March 22, 2002
"Stephen Fuld" <s.fuld.pleaseremove@att.net> wrote in message news:a7g4uv$2q8r$1@digitaldaemon.com...
> While I agree that you can use inline asm, and there are ways to code that could cause trouble, in practice, it works pretty well.  People don't do things like post increment external registers when reading them.  I know
the
> syntax allows it, but programmers, especially embedded programmers learn pretty quickly what things to do and what not to do with the hardware they have.  In practice, most uses of stuff like this is to read the whole register and test some bits or extract a field, or to create a word with
the
> desired contents and write it in one piece to the external register.  So, while volatile isn't a complete solution, it avoids having to delve into
asm
> for the vast majority of such uses.

Wouldn't it be better to have a more reliable method than trial and error? Trial and error is subject to subtle changes if a new compiler is used.

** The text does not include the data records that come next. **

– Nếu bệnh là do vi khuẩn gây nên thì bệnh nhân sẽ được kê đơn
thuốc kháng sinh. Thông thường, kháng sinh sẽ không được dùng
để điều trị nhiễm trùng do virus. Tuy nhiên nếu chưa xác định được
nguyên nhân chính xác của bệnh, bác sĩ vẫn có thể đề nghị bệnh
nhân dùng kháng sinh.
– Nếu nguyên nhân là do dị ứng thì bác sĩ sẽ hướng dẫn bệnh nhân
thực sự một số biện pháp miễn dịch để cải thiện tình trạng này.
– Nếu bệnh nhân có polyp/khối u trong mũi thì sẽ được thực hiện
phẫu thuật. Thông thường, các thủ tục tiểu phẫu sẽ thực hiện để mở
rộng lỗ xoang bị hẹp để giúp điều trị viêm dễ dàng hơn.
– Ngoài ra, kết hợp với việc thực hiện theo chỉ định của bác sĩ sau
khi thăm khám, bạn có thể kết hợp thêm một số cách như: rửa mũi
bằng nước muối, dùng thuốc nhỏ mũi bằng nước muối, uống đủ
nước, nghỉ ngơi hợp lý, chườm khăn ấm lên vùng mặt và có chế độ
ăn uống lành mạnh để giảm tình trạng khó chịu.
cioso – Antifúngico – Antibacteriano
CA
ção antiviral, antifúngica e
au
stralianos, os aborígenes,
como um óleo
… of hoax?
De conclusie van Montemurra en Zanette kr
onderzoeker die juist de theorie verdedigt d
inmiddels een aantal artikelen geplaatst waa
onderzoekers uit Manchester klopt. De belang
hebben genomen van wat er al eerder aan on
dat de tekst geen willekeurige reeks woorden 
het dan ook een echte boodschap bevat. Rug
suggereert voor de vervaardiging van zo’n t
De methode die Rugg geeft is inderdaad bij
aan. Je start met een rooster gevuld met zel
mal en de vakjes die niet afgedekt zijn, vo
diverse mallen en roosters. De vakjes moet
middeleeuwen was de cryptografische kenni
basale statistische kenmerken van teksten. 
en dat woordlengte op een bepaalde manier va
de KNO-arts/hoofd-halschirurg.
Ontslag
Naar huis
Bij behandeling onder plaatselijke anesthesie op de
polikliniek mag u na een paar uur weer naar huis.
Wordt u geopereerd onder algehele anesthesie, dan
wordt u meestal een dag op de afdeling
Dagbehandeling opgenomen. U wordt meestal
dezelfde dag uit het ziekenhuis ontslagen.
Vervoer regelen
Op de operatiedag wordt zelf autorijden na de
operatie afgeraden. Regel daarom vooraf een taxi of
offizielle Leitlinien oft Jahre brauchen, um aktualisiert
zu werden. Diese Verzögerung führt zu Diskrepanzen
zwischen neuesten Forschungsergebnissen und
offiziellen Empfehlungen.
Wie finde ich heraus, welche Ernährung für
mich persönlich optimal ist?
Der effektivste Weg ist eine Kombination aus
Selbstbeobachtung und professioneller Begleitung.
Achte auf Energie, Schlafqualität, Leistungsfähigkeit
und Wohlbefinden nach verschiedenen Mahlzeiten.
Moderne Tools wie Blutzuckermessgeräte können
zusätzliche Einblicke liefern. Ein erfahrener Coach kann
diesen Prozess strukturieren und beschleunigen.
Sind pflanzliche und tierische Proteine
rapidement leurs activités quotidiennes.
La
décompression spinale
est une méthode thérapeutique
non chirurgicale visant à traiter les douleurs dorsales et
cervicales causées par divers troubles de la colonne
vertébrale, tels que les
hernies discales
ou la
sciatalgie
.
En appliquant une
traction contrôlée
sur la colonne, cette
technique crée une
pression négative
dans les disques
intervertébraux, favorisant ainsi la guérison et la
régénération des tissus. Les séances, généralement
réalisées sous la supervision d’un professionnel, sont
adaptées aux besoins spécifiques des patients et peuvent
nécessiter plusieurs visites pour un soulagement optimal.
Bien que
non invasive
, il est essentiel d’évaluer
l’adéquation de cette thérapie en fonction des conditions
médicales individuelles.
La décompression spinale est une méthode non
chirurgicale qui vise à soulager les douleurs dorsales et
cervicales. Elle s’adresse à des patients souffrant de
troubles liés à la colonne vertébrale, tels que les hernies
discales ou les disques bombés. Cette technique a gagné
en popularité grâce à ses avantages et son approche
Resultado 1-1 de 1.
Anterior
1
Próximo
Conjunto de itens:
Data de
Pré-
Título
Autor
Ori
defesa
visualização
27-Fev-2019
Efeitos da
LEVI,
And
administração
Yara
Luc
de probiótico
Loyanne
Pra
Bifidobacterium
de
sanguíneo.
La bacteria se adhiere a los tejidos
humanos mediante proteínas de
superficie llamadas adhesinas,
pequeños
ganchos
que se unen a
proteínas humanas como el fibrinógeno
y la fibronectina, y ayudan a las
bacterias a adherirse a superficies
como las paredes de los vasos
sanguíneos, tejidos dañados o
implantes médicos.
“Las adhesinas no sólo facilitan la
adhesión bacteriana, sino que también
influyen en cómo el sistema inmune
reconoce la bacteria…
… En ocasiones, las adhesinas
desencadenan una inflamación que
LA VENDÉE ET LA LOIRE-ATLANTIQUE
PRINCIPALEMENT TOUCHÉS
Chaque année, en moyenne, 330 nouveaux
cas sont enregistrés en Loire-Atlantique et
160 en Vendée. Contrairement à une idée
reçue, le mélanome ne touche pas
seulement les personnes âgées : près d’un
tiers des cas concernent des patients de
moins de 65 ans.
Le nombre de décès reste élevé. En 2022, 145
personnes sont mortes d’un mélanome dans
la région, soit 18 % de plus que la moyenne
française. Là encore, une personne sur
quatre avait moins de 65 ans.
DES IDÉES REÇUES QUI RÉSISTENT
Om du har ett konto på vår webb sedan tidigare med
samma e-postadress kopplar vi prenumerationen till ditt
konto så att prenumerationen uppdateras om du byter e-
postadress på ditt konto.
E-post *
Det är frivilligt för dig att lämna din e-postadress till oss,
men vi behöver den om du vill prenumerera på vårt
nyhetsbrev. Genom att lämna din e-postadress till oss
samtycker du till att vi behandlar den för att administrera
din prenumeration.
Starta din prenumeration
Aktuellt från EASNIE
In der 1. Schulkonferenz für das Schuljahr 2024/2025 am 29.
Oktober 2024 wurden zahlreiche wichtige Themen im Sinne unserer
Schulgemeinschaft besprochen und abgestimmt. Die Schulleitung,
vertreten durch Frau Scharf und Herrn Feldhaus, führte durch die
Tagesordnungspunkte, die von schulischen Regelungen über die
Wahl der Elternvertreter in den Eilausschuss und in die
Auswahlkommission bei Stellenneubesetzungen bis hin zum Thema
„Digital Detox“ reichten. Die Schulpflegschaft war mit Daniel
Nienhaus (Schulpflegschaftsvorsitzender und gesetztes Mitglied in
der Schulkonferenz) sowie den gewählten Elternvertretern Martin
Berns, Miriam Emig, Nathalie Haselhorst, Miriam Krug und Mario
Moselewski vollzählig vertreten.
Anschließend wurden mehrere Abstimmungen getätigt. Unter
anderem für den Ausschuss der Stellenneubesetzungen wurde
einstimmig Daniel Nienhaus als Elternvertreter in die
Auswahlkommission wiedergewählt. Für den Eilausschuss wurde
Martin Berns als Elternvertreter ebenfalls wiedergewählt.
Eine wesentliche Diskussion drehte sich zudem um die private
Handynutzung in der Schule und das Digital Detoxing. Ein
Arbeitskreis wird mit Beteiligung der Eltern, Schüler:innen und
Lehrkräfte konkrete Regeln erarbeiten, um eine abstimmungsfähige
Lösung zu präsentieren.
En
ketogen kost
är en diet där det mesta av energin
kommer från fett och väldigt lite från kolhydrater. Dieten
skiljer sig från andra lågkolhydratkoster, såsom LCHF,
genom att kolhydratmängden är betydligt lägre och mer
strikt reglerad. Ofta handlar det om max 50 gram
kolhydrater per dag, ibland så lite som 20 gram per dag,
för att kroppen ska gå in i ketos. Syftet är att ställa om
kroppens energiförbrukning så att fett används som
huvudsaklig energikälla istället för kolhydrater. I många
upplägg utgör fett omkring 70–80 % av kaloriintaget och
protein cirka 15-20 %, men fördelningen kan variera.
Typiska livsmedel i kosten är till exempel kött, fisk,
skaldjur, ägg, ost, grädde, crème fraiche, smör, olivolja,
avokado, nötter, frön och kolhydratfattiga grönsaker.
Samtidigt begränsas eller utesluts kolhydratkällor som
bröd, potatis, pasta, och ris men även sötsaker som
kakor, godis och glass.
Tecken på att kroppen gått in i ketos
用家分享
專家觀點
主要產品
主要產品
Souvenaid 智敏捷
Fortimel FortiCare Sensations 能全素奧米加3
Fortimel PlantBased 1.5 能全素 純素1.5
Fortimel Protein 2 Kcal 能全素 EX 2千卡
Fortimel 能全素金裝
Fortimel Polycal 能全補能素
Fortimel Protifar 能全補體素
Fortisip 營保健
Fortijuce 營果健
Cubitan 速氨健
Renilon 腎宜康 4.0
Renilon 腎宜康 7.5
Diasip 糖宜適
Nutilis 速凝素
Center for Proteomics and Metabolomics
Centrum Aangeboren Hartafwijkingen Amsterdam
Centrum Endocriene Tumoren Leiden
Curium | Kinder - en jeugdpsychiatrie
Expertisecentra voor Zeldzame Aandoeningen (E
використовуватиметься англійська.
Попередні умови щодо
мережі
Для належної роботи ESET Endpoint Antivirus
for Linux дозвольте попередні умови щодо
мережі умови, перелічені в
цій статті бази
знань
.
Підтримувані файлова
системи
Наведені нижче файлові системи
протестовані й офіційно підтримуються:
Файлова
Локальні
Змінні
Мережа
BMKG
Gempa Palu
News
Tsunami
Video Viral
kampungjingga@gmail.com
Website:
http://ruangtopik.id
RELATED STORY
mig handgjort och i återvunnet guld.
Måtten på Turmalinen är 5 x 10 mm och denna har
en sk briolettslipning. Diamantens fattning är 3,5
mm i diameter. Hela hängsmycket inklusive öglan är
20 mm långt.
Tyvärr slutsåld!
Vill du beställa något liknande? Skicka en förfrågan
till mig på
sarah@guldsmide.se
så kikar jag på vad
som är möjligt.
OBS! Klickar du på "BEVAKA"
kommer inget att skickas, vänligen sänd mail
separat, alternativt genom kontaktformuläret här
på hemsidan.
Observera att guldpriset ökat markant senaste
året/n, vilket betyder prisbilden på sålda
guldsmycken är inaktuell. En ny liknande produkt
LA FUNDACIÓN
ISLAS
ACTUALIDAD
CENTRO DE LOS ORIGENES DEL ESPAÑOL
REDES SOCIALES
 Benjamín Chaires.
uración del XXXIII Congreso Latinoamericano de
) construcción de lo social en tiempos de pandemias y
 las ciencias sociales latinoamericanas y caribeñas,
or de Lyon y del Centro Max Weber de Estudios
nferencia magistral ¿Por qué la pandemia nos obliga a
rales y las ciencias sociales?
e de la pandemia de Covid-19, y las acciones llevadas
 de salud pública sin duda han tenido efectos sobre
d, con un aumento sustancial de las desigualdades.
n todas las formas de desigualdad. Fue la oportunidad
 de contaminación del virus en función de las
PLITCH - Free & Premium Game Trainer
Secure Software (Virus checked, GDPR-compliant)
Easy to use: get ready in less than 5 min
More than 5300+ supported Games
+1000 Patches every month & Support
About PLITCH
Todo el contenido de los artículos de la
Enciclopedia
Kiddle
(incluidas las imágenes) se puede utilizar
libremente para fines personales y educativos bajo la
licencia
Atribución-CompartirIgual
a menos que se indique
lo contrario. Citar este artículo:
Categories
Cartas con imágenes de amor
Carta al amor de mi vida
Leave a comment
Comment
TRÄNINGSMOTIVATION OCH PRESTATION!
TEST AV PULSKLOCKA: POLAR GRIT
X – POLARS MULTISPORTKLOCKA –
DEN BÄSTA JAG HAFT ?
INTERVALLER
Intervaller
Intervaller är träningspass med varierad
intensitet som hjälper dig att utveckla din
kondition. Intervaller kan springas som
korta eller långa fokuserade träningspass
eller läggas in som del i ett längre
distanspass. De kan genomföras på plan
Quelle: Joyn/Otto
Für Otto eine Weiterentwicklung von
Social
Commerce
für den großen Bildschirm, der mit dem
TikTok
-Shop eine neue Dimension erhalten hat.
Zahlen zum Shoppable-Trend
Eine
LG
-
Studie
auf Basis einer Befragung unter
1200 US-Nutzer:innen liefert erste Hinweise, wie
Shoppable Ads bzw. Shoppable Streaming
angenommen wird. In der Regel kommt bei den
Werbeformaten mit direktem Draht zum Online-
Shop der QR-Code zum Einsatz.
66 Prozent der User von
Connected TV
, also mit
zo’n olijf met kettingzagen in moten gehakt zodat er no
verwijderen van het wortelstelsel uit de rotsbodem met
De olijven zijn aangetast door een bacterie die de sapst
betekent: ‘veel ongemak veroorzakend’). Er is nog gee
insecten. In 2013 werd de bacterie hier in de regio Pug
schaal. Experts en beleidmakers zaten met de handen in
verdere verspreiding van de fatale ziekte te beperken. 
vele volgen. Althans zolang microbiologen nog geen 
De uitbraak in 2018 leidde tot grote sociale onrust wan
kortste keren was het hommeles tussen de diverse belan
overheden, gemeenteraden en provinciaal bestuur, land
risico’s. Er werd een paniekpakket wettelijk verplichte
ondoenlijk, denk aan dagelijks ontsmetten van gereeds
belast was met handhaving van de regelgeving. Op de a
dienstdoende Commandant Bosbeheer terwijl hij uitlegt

I also wish to point out that volatile permeates the typing system in a C/C++ compiler. There is a great deal of code to keep everything straight in the contexts of overloading, casting, type copying, etc.

I don't see why volatile is that necessary for hardware registers. You can still easilly read a hardware register by setting a pointer to it and going *p. The compiler isn't going to skip the write to it through *p (it's very, very hard for a C optimizer to remove dead stores through pointers, due to the aliasing problem). Any reads through a pointer are not cached across any assignments through a pointer, including any function calls (again, due to the aliasing problem). For example, the second read of *p will not get cached away:

    x = *p;        // first read
    func();        // call function to prevent caching of pointer results
    y = *p;        // second read

func() can simply consist of RET. To do, say, a spin lock on *p:

    while (*p != value)
        func();


March 22, 2002
"Serge K" <skarebo@programmer.net> wrote in message news:a7gclf$ej$1@digitaldaemon.com...
> > BTW, D's inline assembler is well integrated in with the compiler. The compiler can track register usage even in asm blocks, and can still
optimize
> > the surrounding code, unlike any other inline implementation I'm aware
of.
> You should try Visual C++ for Alpha.
> It can optimize not only the surrounding code,
> but inline assembly code as well.
> I was truly amazed when I've noticed that.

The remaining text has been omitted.